Quisiera sentir el orgullo de vivir en una tierra que avanza sostenida por la caricia firme del alisio, por la intensa savia solar, por la fuerza con la que rompen las olas sobre la recortada costa, o por el leve lametón con el que la salada corriente saluda a la arena, ya sea de una oscuridad volcánica o de un dorado recuerdo.
Quisiera mirar, de frente, con ojos llenos de franqueza, a la simiente que asalta el futuro y decirle, susurrando con mi voz el grito de todas las personas que anduvieron y amaron estas tierras, un grito que alcanza pinares y barrancos, que recorre playas y mares, que habita ciudades y cuevas: aquí está, cuídenla, su vida será la de ustedes, si ella muere, morirán, si ella vive, vivirán, igual nos pasó a nosotras.
Quisiera cerrar los ojos y escuchar el baño del sol, el diálogo del alisio entre los árboles, el golpe seco del sacho, la bailarina lluvia sobre las presas. Estar atento y oír la limpia vida que las empuja, que las recorre y que nos llama con voz tenue pero insistente.
Quisiera imaginar, a lo lejos, más allá del horizonte, del tiempo que vivimos, cerca del porvenir, un país libre de la aceitosa toxina putrefacta, de los requerimientos externos, de las imposiciones, de los mercados y los mercaderes. Imaginar un pueblo armonioso con sus elementos y sus gentes, un pueblo que mire al negro continente más que al blanco norte, que respete la entraña que camina, que elimine, por decreto, para siempre, el progreso que cargan las bestias mecánicas y rugientes que devoran laderas y paisajes.
Quisiera, entre todas, entre todos, agarrar con las manos la mentira y la media verdad, los egos enormes y las falsas modestias, el servilismo fiel y la independencia dependiente, la infinita avaricia y la entrega falaz, el mercantilismo cruel y las necesidades creadas. Cogerlas con fuerza y clavarlas, en medio de nada, visibles, para siempre, con un cartel de advertencia que diga: esta tierra no se vende.

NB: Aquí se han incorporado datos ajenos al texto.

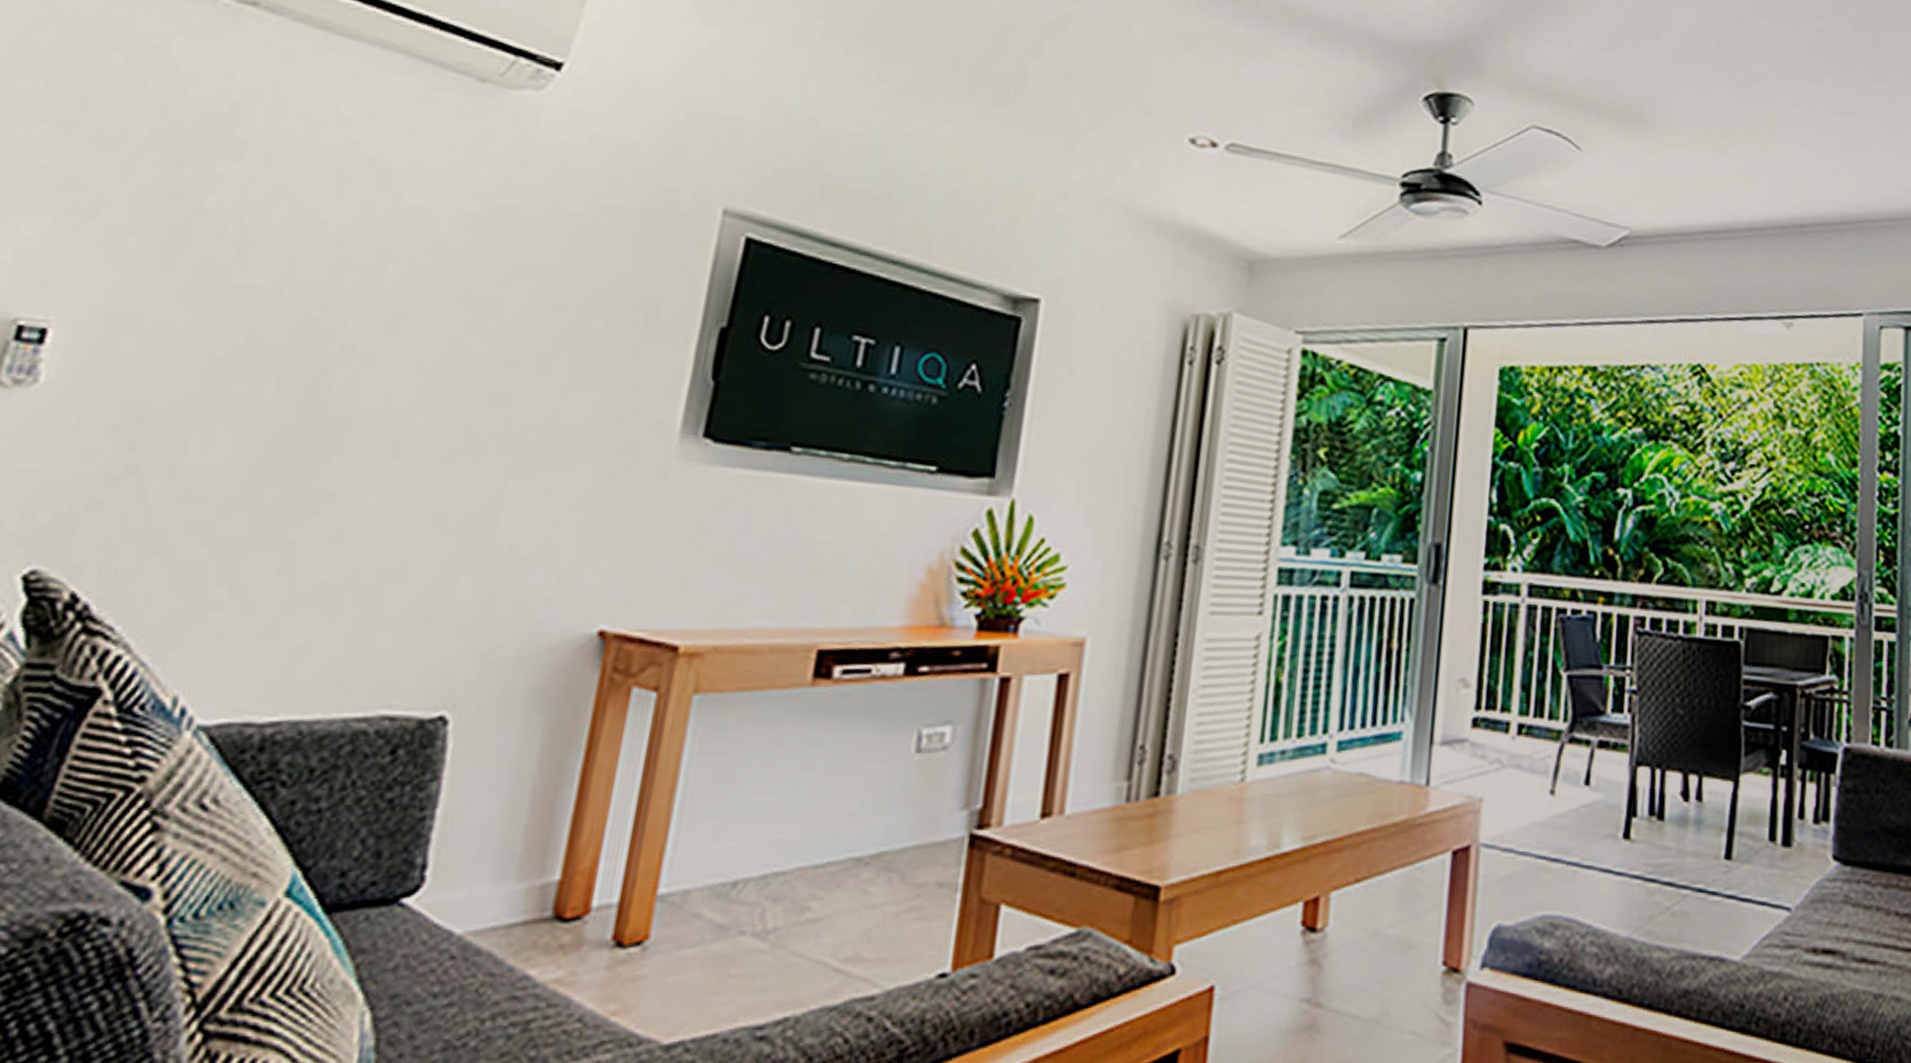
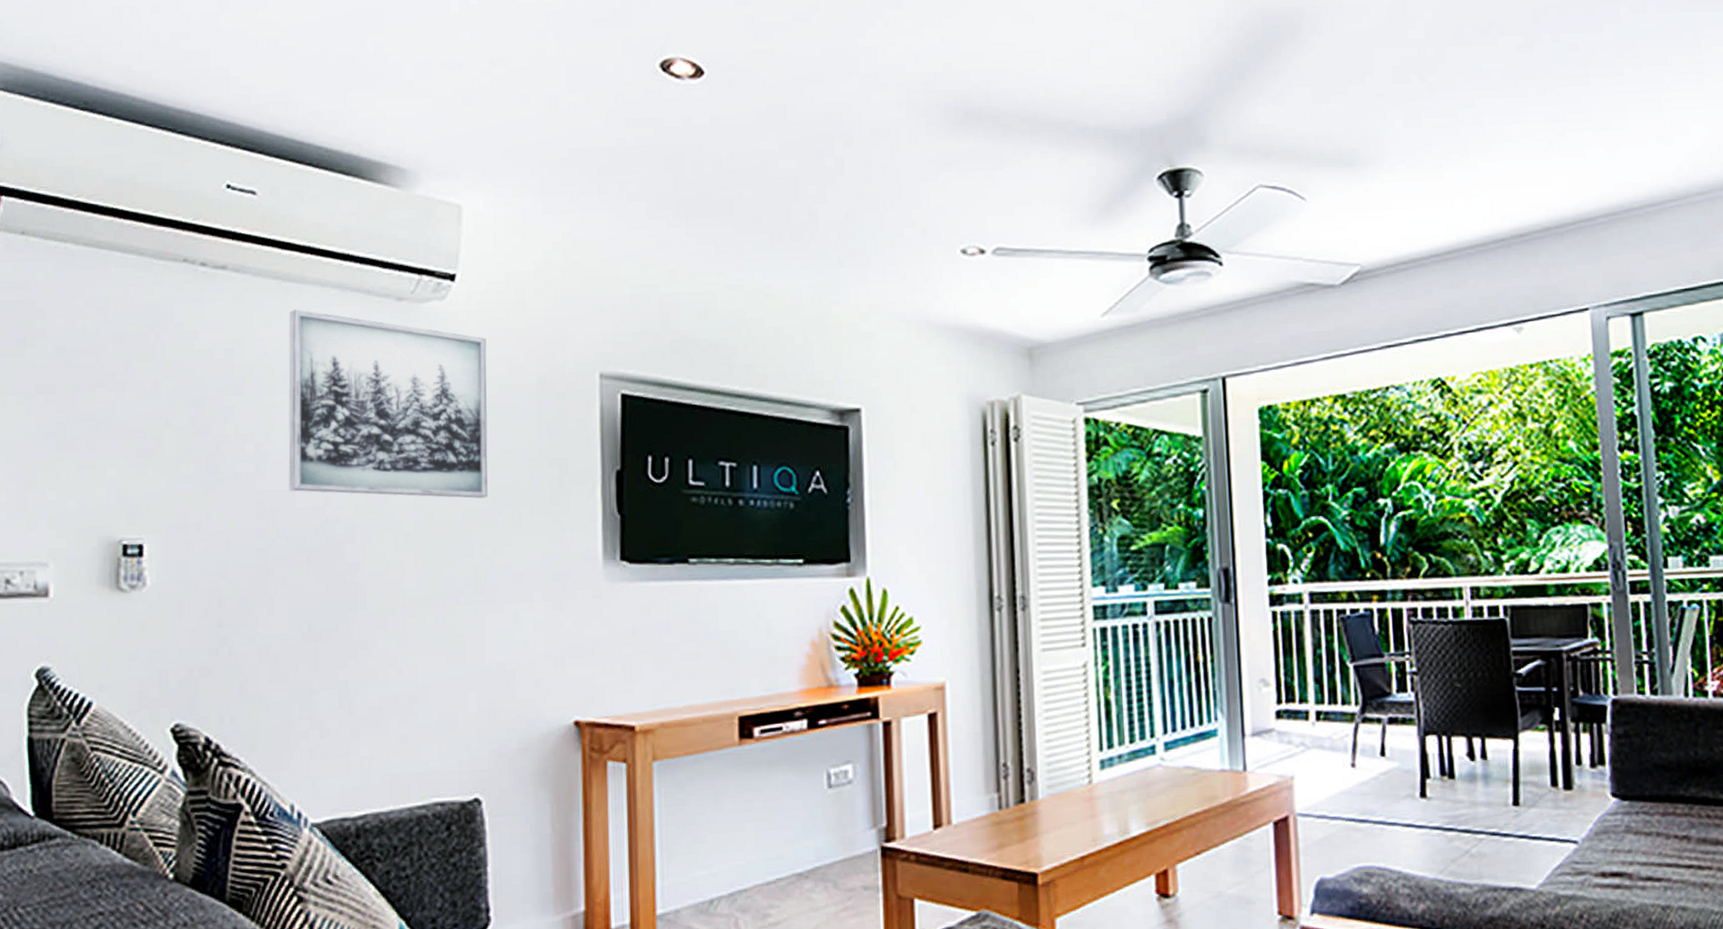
wall art: none [275,69,586,336] -> present [288,309,488,499]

Quisiera vivir en un país valiente, atrevido, lleno de mujeres y hombres que deciden. Que plantan cara. Que acaban con las rutinas y las inercia. Hombres y mujeres capaces de mantener las bolsas de pernicioso veneno intactas, herméticas, cerradas. Y que este gesto de libertad recorra el mundo entero, para que sepan, en todas partes, en cualquier esquina, que este archipiélago se enfrentó al demonio y venció, sostenido, siempre, por el sol, la lluvia y el viento.